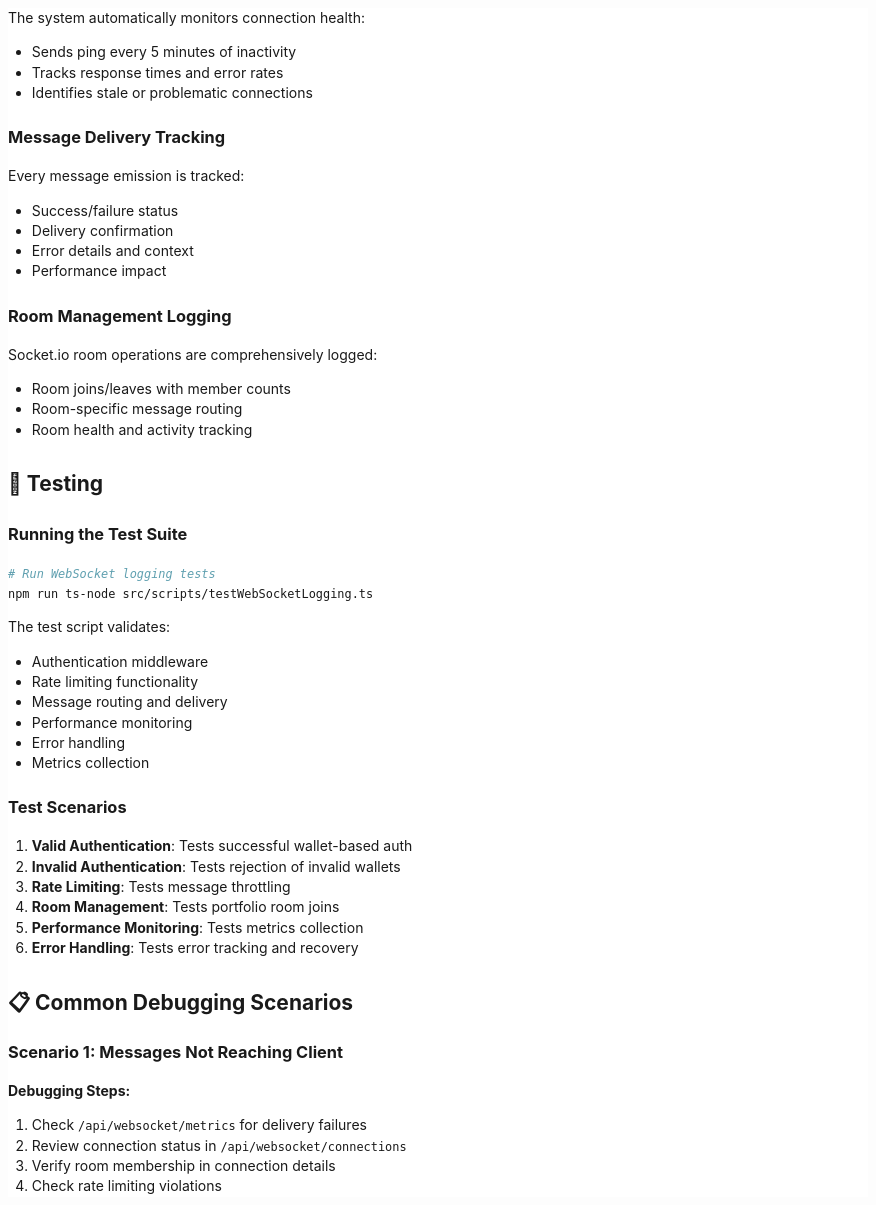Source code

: The system automatically monitors connection health:
- Sends ping every 5 minutes of inactivity
- Tracks response times and error rates
- Identifies stale or problematic connections

### Message Delivery Tracking

Every message emission is tracked:
- Success/failure status
- Delivery confirmation
- Error details and context
- Performance impact

### Room Management Logging

Socket.io room operations are comprehensively logged:
- Room joins/leaves with member counts
- Room-specific message routing
- Room health and activity tracking

## 🧪 Testing

### Running the Test Suite

```bash
# Run WebSocket logging tests
npm run ts-node src/scripts/testWebSocketLogging.ts
```

The test script validates:
- Authentication middleware
- Rate limiting functionality
- Message routing and delivery
- Performance monitoring
- Error handling
- Metrics collection

### Test Scenarios

1. **Valid Authentication**: Tests successful wallet-based auth
2. **Invalid Authentication**: Tests rejection of invalid wallets
3. **Rate Limiting**: Tests message throttling
4. **Room Management**: Tests portfolio room joins
5. **Performance Monitoring**: Tests metrics collection
6. **Error Handling**: Tests error tracking and recovery

## 📋 Common Debugging Scenarios

### Scenario 1: Messages Not Reaching Client

**Debugging Steps:**
1. Check `/api/websocket/metrics` for delivery failures
2. Review connection status in `/api/websocket/connections`
3. Verify room membership in connection details
4. Check rate limiting violations
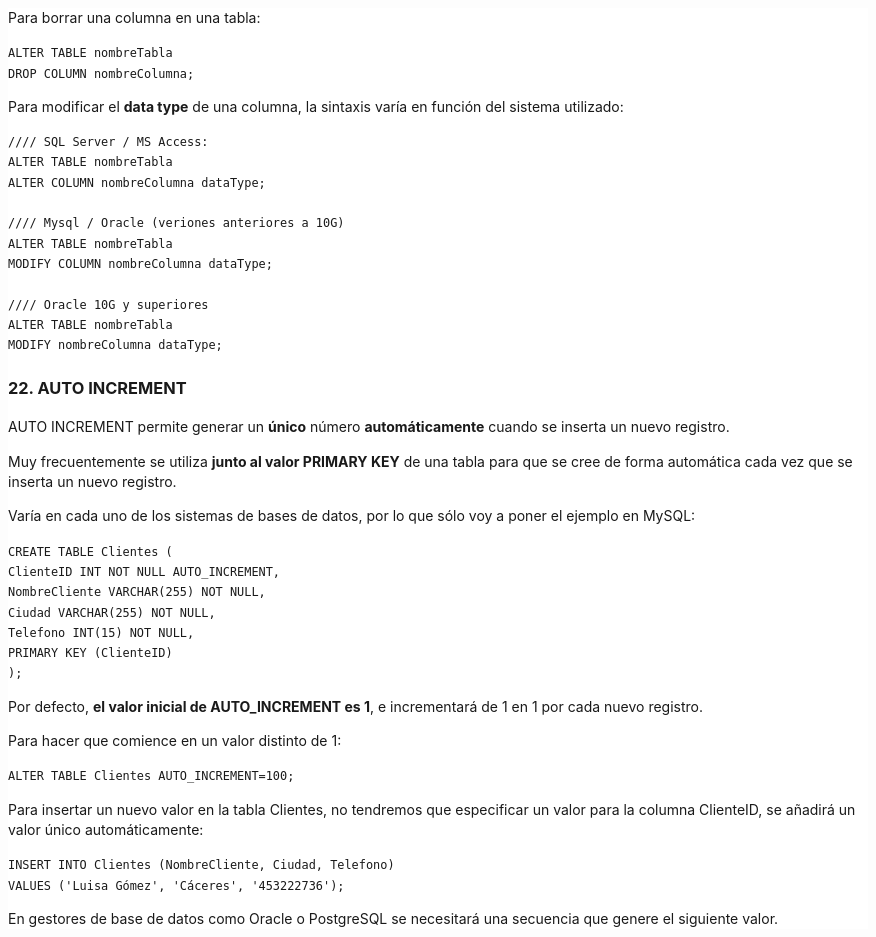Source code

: Para borrar una columna en una tabla:

```
ALTER TABLE nombreTabla
DROP COLUMN nombreColumna;
```

Para modificar el **data type** de una columna, la sintaxis varía en función del sistema utilizado:

```
//// SQL Server / MS Access:
ALTER TABLE nombreTabla
ALTER COLUMN nombreColumna dataType;

//// Mysql / Oracle (veriones anteriores a 10G)
ALTER TABLE nombreTabla
MODIFY COLUMN nombreColumna dataType;

//// Oracle 10G y superiores
ALTER TABLE nombreTabla
MODIFY nombreColumna dataType;
```

### 22. AUTO INCREMENT

AUTO INCREMENT permite generar un **único** número **automáticamente** cuando se inserta un nuevo registro. 

Muy frecuentemente se utiliza **junto al valor PRIMARY KEY** de una tabla para que se cree de forma automática cada vez que se inserta un nuevo registro.

Varía en cada uno de los sistemas de bases de datos, por lo que sólo voy a poner el ejemplo en MySQL:

```
CREATE TABLE Clientes (
ClienteID INT NOT NULL AUTO_INCREMENT,
NombreCliente VARCHAR(255) NOT NULL,
Ciudad VARCHAR(255) NOT NULL,
Telefono INT(15) NOT NULL,
PRIMARY KEY (ClienteID)
);
```

Por defecto, **el valor inicial de AUTO_INCREMENT es 1**, e incrementará de 1 en 1 por cada nuevo registro.

Para hacer que comience en un valor distinto de 1:

```
ALTER TABLE Clientes AUTO_INCREMENT=100;
```

Para insertar un nuevo valor en la tabla Clientes, no tendremos que especificar un valor para la columna ClienteID, se añadirá un valor único automáticamente:

```
INSERT INTO Clientes (NombreCliente, Ciudad, Telefono)
VALUES ('Luisa Gómez', 'Cáceres', '453222736');
```
En gestores de base de datos como Oracle o PostgreSQL se necesitará una secuencia que genere el siguiente valor.
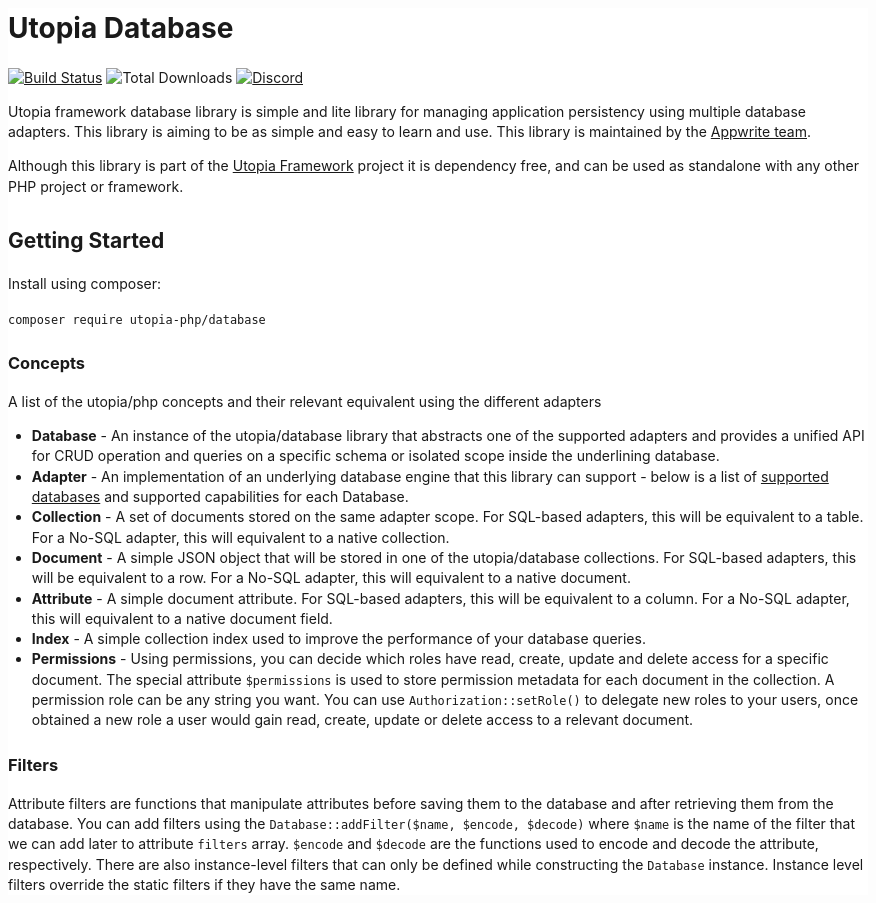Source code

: # Utopia Database

[![Build Status](https://travis-ci.org/utopia-php/database.svg?branch=master)](https://travis-ci.com/utopia-php/database)
![Total Downloads](https://img.shields.io/packagist/dt/utopia-php/database.svg)
[![Discord](https://img.shields.io/discord/564160730845151244?label=discord)](https://appwrite.io/discord)

Utopia framework database library is simple and lite library for managing application persistency using multiple database adapters. This library is aiming to be as simple and easy to learn and use. This library is maintained by the [Appwrite team](https://appwrite.io).

Although this library is part of the [Utopia Framework](https://github.com/utopia-php/framework) project it is dependency free, and can be used as standalone with any other PHP project or framework.

## Getting Started

Install using composer:

```bash
composer require utopia-php/database
```

### Concepts

A list of the utopia/php concepts and their relevant equivalent using the different adapters

- **Database** - An instance of the utopia/database library that abstracts one of the supported adapters and provides a unified API for CRUD operation and queries on a specific schema or isolated scope inside the underlining database.
- **Adapter** - An implementation of an underlying database engine that this library can support - below is a list of [supported databases](#supported-databases) and supported capabilities for each Database.
- **Collection** - A set of documents stored on the same adapter scope. For SQL-based adapters, this will be equivalent to a table. For a No-SQL adapter, this will equivalent to a native collection.
- **Document** - A simple JSON object that will be stored in one of the utopia/database collections. For SQL-based adapters, this will be equivalent to a row. For a No-SQL adapter, this will equivalent to a native document.
- **Attribute** - A simple document attribute. For SQL-based adapters, this will be equivalent to a column. For a No-SQL adapter, this will equivalent to a native document field.
- **Index** - A simple collection index used to improve the performance of your database queries.
- **Permissions** - Using permissions, you can decide which roles have read, create, update and delete access for a specific document. The special attribute `$permissions` is used to store permission metadata for each document in the collection. A permission role can be any string you want. You can use `Authorization::setRole()` to delegate new roles to your users, once obtained a new role a user would gain read, create, update or delete access to a relevant document.

### Filters

Attribute filters are functions that manipulate attributes before saving them to the database and after retrieving them from the database. You can add filters using the `Database::addFilter($name, $encode, $decode)` where `$name` is the name of the filter that we can add later to attribute `filters` array. `$encode` and `$decode` are the functions used to encode and decode the attribute, respectively. There are also instance-level filters that can only be defined while constructing the `Database` instance. Instance level filters override the static filters if they have the same name.
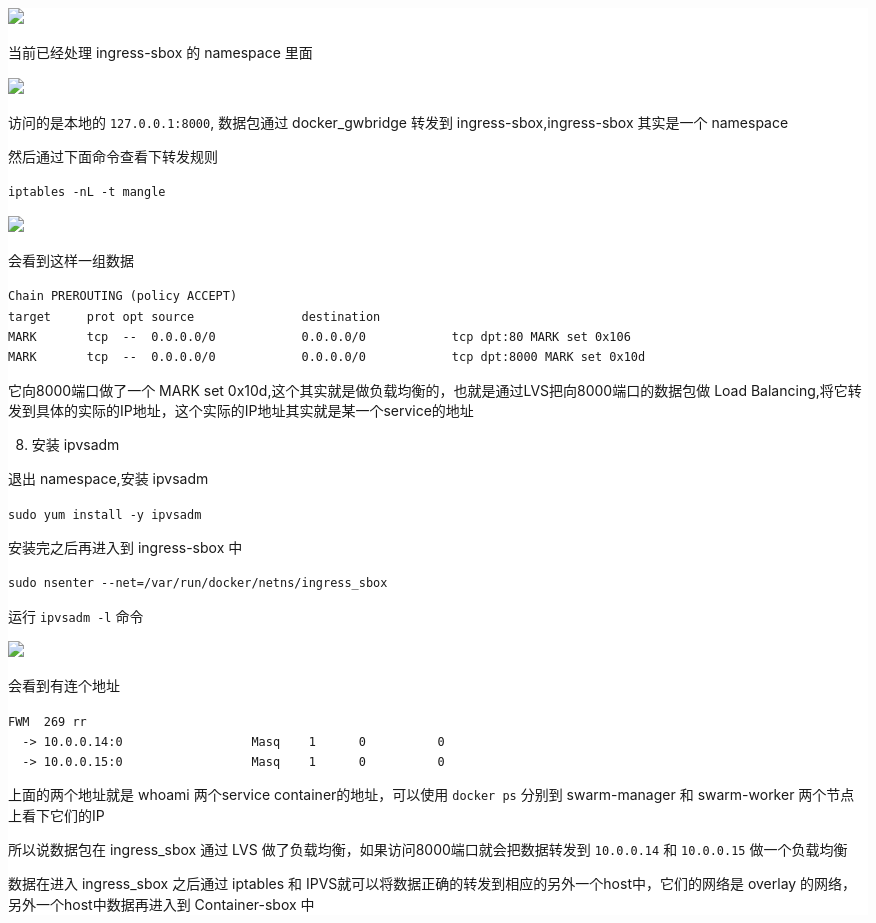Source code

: ![](https://images.notes.xuepincat.com/docker/swarm/66.png)

当前已经处理 ingress-sbox 的 namespace 里面

![](https://images.notes.xuepincat.com/docker/swarm/67.png)

访问的是本地的 `127.0.0.1:8000`, 数据包通过 docker_gwbridge 转发到 ingress-sbox,ingress-sbox 其实是一个 namespace

然后通过下面命令查看下转发规则

```
iptables -nL -t mangle
```

![](http://images.notes.xuepincat.com/docker/swarm/68.png)

会看到这样一组数据

```
Chain PREROUTING (policy ACCEPT)
target     prot opt source               destination
MARK       tcp  --  0.0.0.0/0            0.0.0.0/0            tcp dpt:80 MARK set 0x106
MARK       tcp  --  0.0.0.0/0            0.0.0.0/0            tcp dpt:8000 MARK set 0x10d
```

它向8000端口做了一个 MARK set 0x10d,这个其实就是做负载均衡的，也就是通过LVS把向8000端口的数据包做 Load Balancing,将它转发到具体的实际的IP地址，这个实际的IP地址其实就是某一个service的地址

8. 安装 ipvsadm

退出 namespace,安装 ipvsadm

```
sudo yum install -y ipvsadm
```

安装完之后再进入到 ingress-sbox 中

```
sudo nsenter --net=/var/run/docker/netns/ingress_sbox
```

运行 `ipvsadm -l` 命令

![](https://images.notes.xuepincat.com/docker/swarm/69.png)

会看到有连个地址

```
FWM  269 rr
  -> 10.0.0.14:0                  Masq    1      0          0
  -> 10.0.0.15:0                  Masq    1      0          0
```

上面的两个地址就是 whoami 两个service container的地址，可以使用 `docker ps` 分别到 swarm-manager 和 swarm-worker 两个节点上看下它们的IP

所以说数据包在 ingress_sbox 通过 LVS 做了负载均衡，如果访问8000端口就会把数据转发到 `10.0.0.14` 和 `10.0.0.15` 做一个负载均衡

数据在进入 ingress_sbox 之后通过 iptables 和 IPVS就可以将数据正确的转发到相应的另外一个host中，它们的网络是 overlay 的网络，另外一个host中数据再进入到 Container-sbox 中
:::::
About this task: Would you print, exactly as written, every line above from the one holding "### Test Scenarios" through the one holding "5. **Performance Monitoring**: Tests", with both included and no other lines?

Response to this exercise:
### Test Scenarios

1. **Valid Authentication**: Tests successful wallet-based auth
2. **Invalid Authentication**: Tests rejection of invalid wallets
3. **Rate Limiting**: Tests message throttling
4. **Room Management**: Tests portfolio room joins
5. **Performance Monitoring**: Tests metrics collection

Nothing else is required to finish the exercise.